**WHAT NEEDS TO BE DONE**. Below are some records. Print exactly the lines between the one holding "1. Choose the library server" and the one holding "## Creating a", inclusive, and nothing else.

**INPUT DATA**.
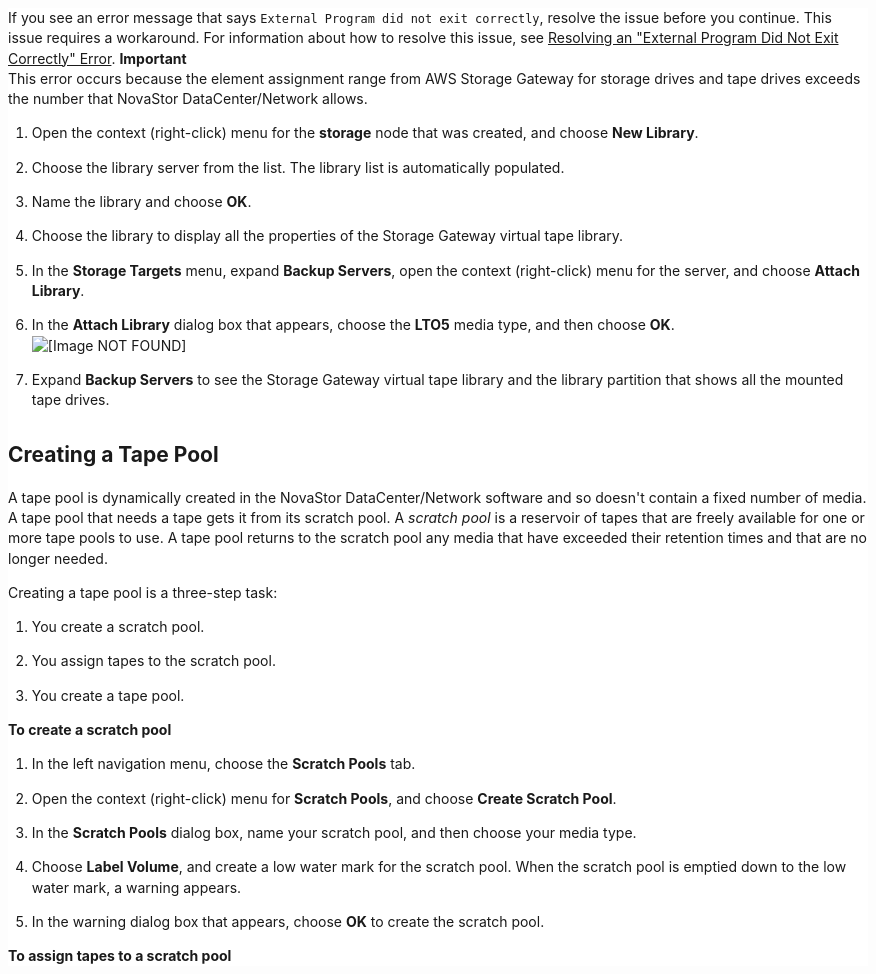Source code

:    If you see an error message that says `External Program did not exit correctly`, resolve the issue before you continue\. This issue requires a workaround\. For information about how to resolve this issue, see [Resolving an "External Program Did Not Exit Correctly" Error](#novastor-workaround)\.
**Important**  
This error occurs because the element assignment range from AWS Storage Gateway for storage drives and tape drives exceeds the number that NovaStor DataCenter/Network allows\.

   

1. Open the context \(right\-click\) menu for the **storage** node that was created, and choose **New Library**\.

1. Choose the library server from the list\. The library list is automatically populated\.

1. Name the library and choose **OK**\.

1. Choose the library to display all the properties of the Storage Gateway virtual tape library\.

1. In the **Storage Targets** menu, expand **Backup Servers**, open the context \(right\-click\) menu for the server, and choose **Attach Library**\.

1. In the **Attach Library** dialog box that appears, choose the **LTO5** media type, and then choose **OK**\.  
![\[Image NOT FOUND\]](http://docs.aws.amazon.com/storagegateway/latest/tgw/images/LTO5.png)

1. Expand **Backup Servers** to see the Storage Gateway virtual tape library and the library partition that shows all the mounted tape drives\.

## Creating a Tape Pool<a name="create-tape-pool"></a>

A tape pool is dynamically created in the NovaStor DataCenter/Network software and so doesn't contain a fixed number of media\. A tape pool that needs a tape gets it from its scratch pool\. A *scratch pool* is a reservoir of tapes that are freely available for one or more tape pools to use\. A tape pool returns to the scratch pool any media that have exceeded their retention times and that are no longer needed\.

Creating a tape pool is a three\-step task:

1. You create a scratch pool\.

1. You assign tapes to the scratch pool\.

1. You create a tape pool\.

**To create a scratch pool**

1. In the left navigation menu, choose the **Scratch Pools** tab\. 

1. Open the context \(right\-click\) menu for **Scratch Pools**, and choose **Create Scratch Pool**\. 

1. In the **Scratch Pools** dialog box, name your scratch pool, and then choose your media type\.

1. Choose **Label Volume**, and create a low water mark for the scratch pool\. When the scratch pool is emptied down to the low water mark, a warning appears\.

1. In the warning dialog box that appears, choose **OK** to create the scratch pool\.

**To assign tapes to a scratch pool**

**RESULT OF THIS EXERCISE**.
1. Choose the library server from the list\. The library list is automatically populated\.

1. Name the library and choose **OK**\.

1. Choose the library to display all the properties of the Storage Gateway virtual tape library\.

1. In the **Storage Targets** menu, expand **Backup Servers**, open the context \(right\-click\) menu for the server, and choose **Attach Library**\.

1. In the **Attach Library** dialog box that appears, choose the **LTO5** media type, and then choose **OK**\.  
![\[Image NOT FOUND\]](http://docs.aws.amazon.com/storagegateway/latest/tgw/images/LTO5.png)

1. Expand **Backup Servers** to see the Storage Gateway virtual tape library and the library partition that shows all the mounted tape drives\.

## Creating a Tape Pool<a name="create-tape-pool"></a>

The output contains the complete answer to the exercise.